The records -
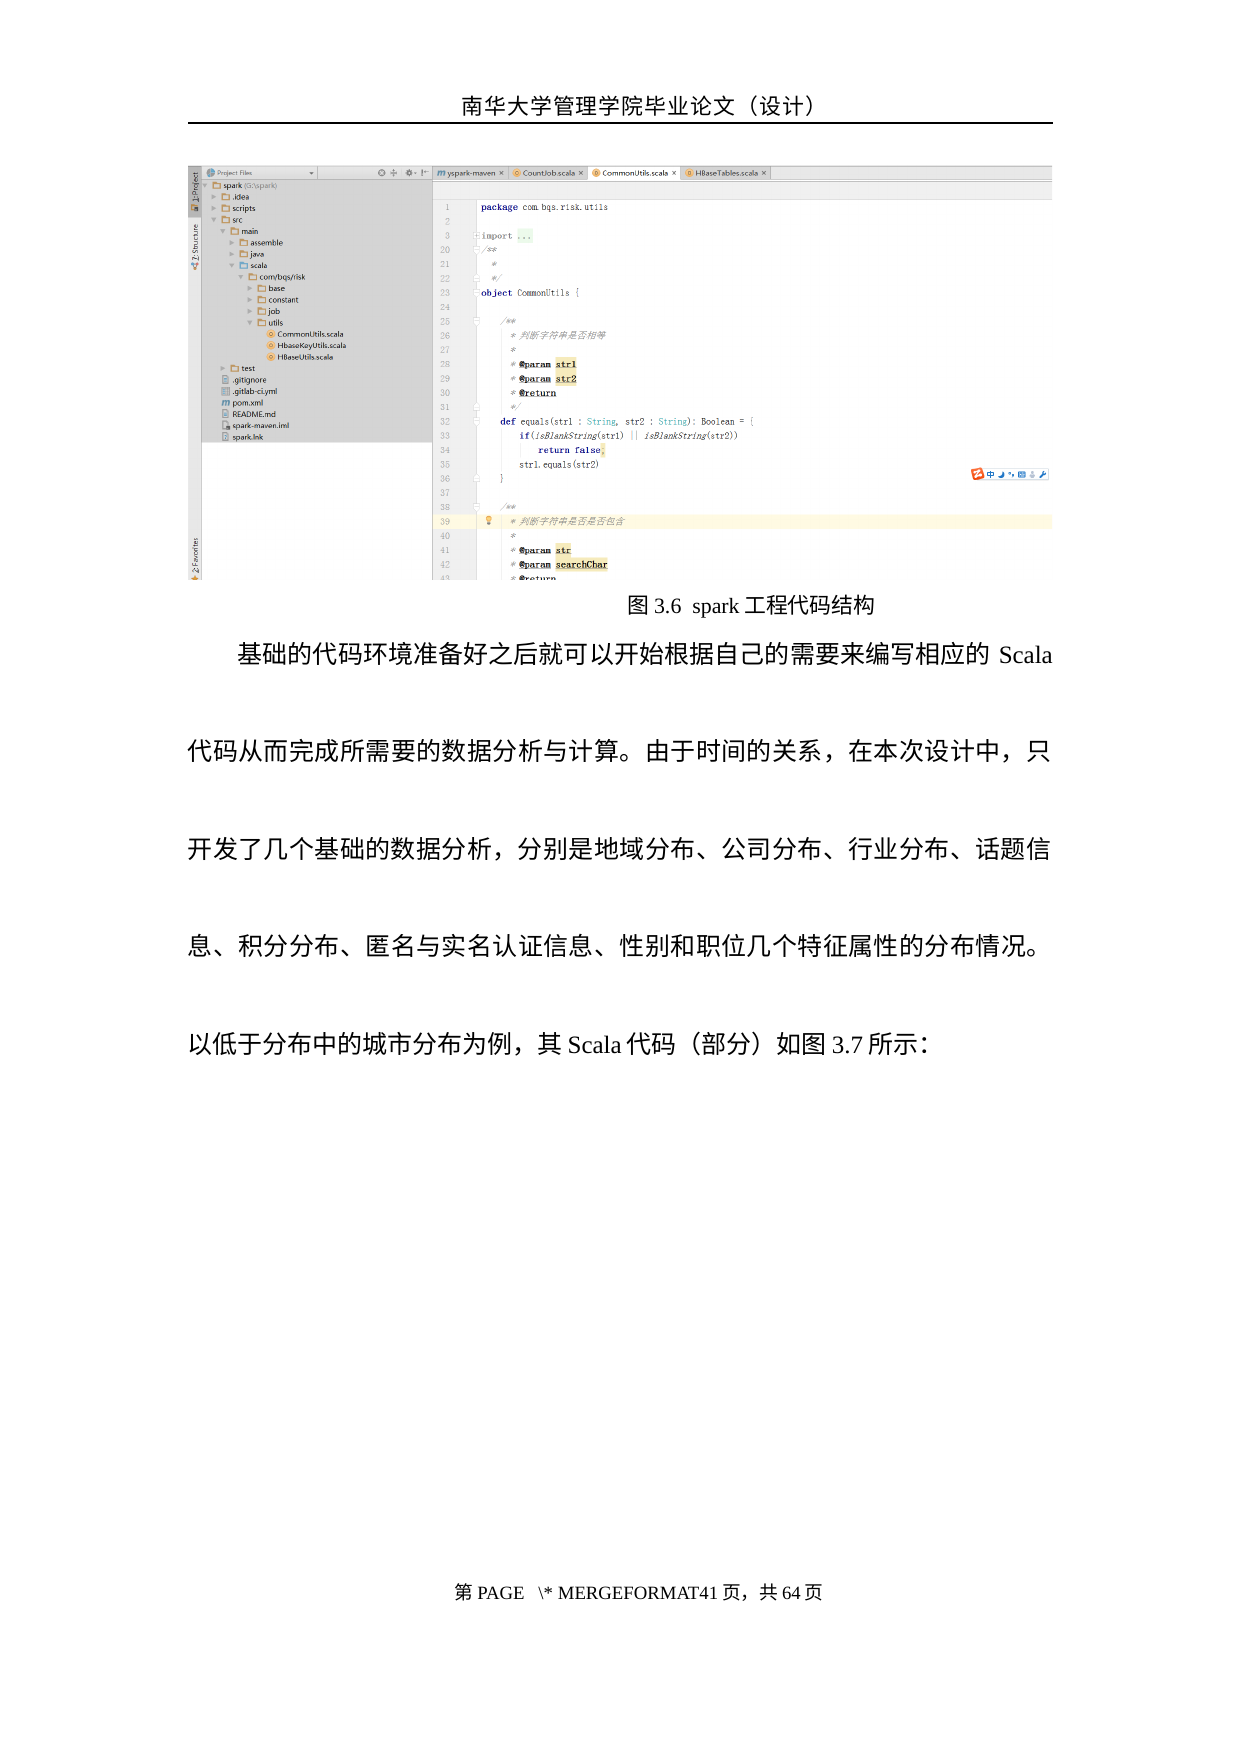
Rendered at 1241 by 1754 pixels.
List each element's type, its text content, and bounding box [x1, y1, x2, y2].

picture [188, 165, 1053, 580]
text 基础的代码环境准备好之后就可以开始根据自己的需要来编写相应的Scala代码从而完成所需要的数据分析与计算。由于时间的关系，在本次设计中，只开发了几个基础的数据分析，分别是地域分布、公司分布、行业分布、话题信息、积分分布、匿名与实名认证信息、性别和职位几个特征属性的分布情况。以低于分布中的城市分布为例，其Scala代码（部分）如图3.7所示： [187, 620, 1053, 1075]
text 图3.6 spark工程代码结构 [187, 587, 1053, 620]
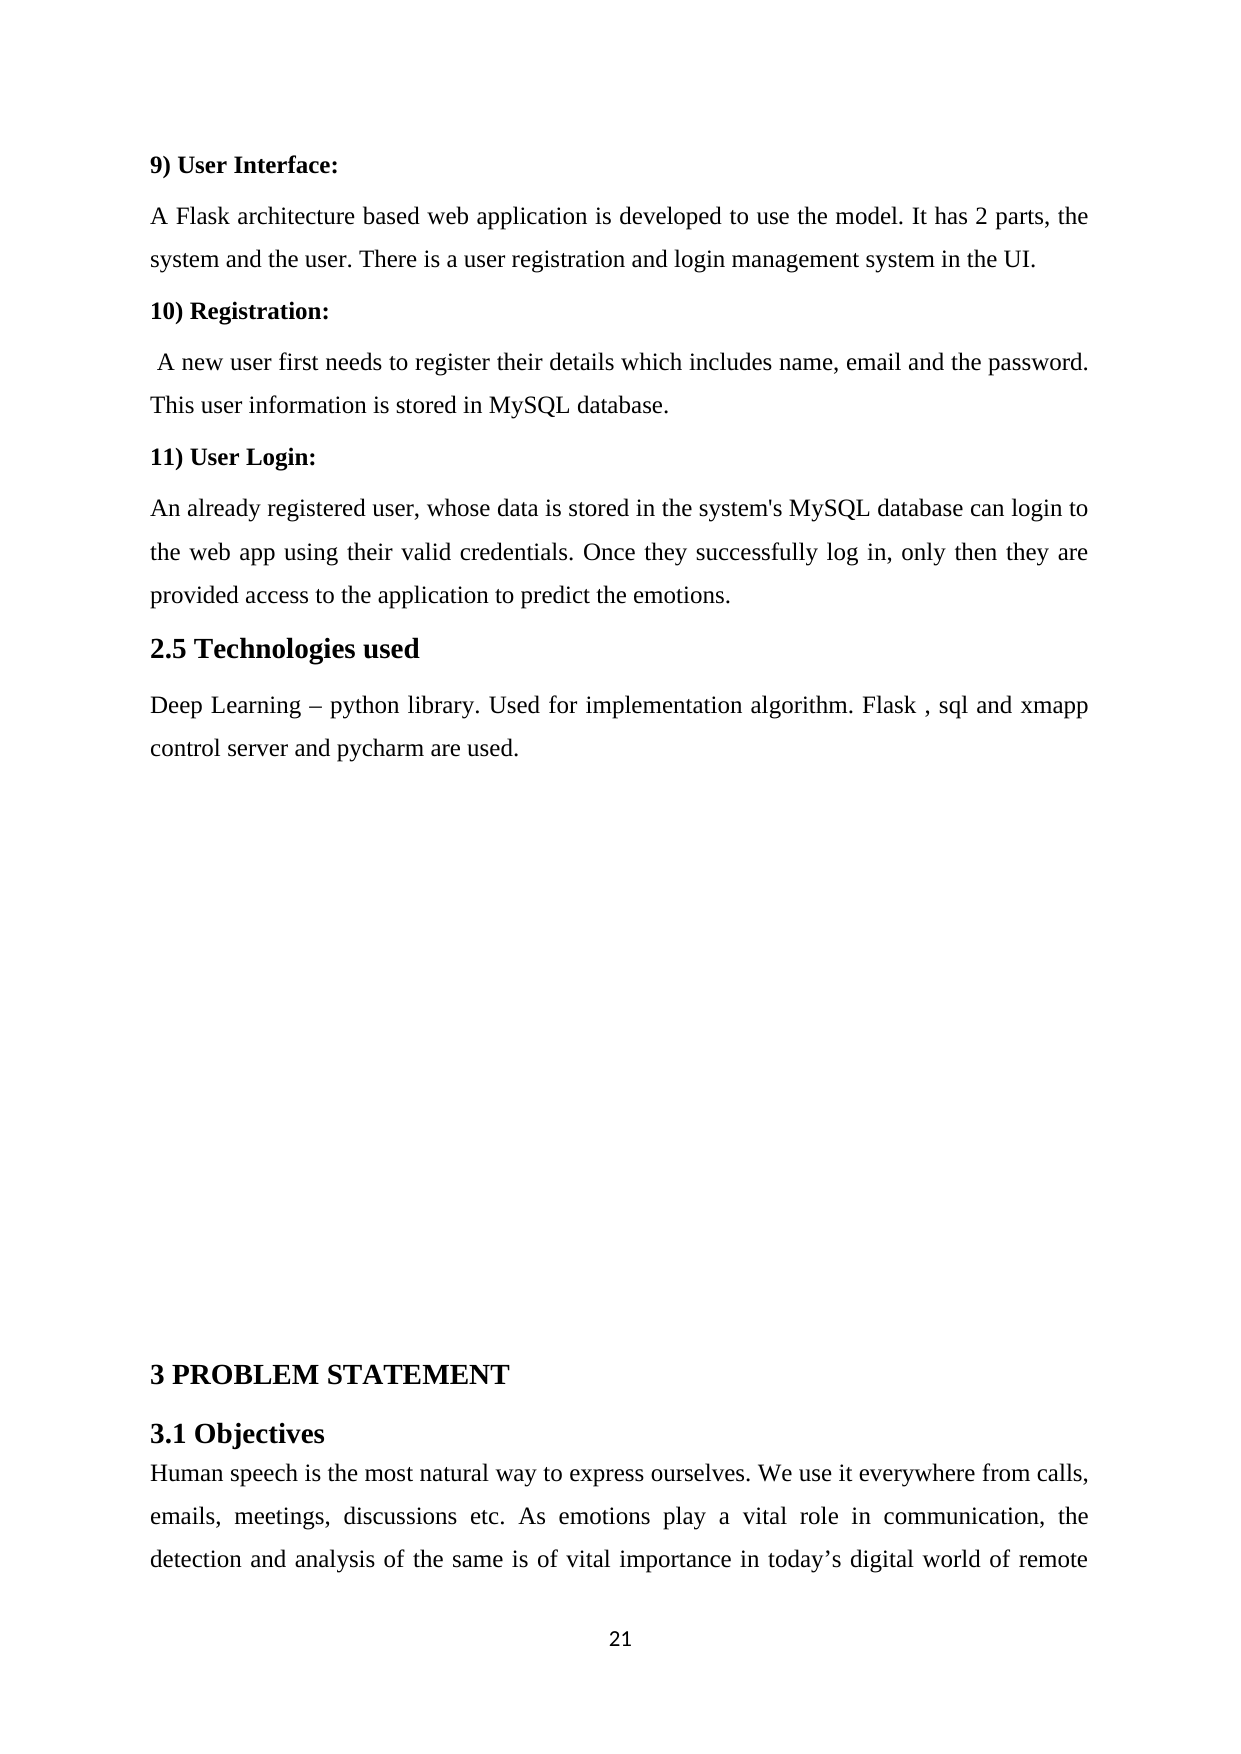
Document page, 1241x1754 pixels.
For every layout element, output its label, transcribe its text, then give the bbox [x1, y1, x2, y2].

text Deep Learning – python library. Used for implementation algorithm. Flask , sql and xmapp control server and pycharm are used. [150, 690, 1090, 762]
text 3.1 Objectives [150, 1416, 1090, 1449]
text 11) User Login: [150, 442, 1090, 471]
text A new user first needs to register their details which includes name, email and the password. This user information is stored in MySQL database. [150, 347, 1090, 419]
text 9) User Interface: [150, 150, 1090, 179]
text 2.5 Technologies used [150, 631, 1090, 665]
text 3 PROBLEM STATEMENT [150, 1357, 1090, 1391]
text A Flask architecture based web application is developed to use the model. It has 2 parts, the system and the user. There is a user registration and login management system in the UI. [150, 201, 1090, 273]
text An already registered user, whose data is stored in the system's MySQL database can login to the web app using their valid credentials. Once they successfully log in, only then they are provided access to the application to predict the emotions. [150, 493, 1090, 608]
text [150, 1458, 1090, 1573]
text 10) Registration: [150, 296, 1090, 325]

What is needed - Find the word "pixels" in the records and pull out each line that has it.

Result for this task -
Rendered at 1241 by 1754 pixels.
Document page, 1241x1754 pixels.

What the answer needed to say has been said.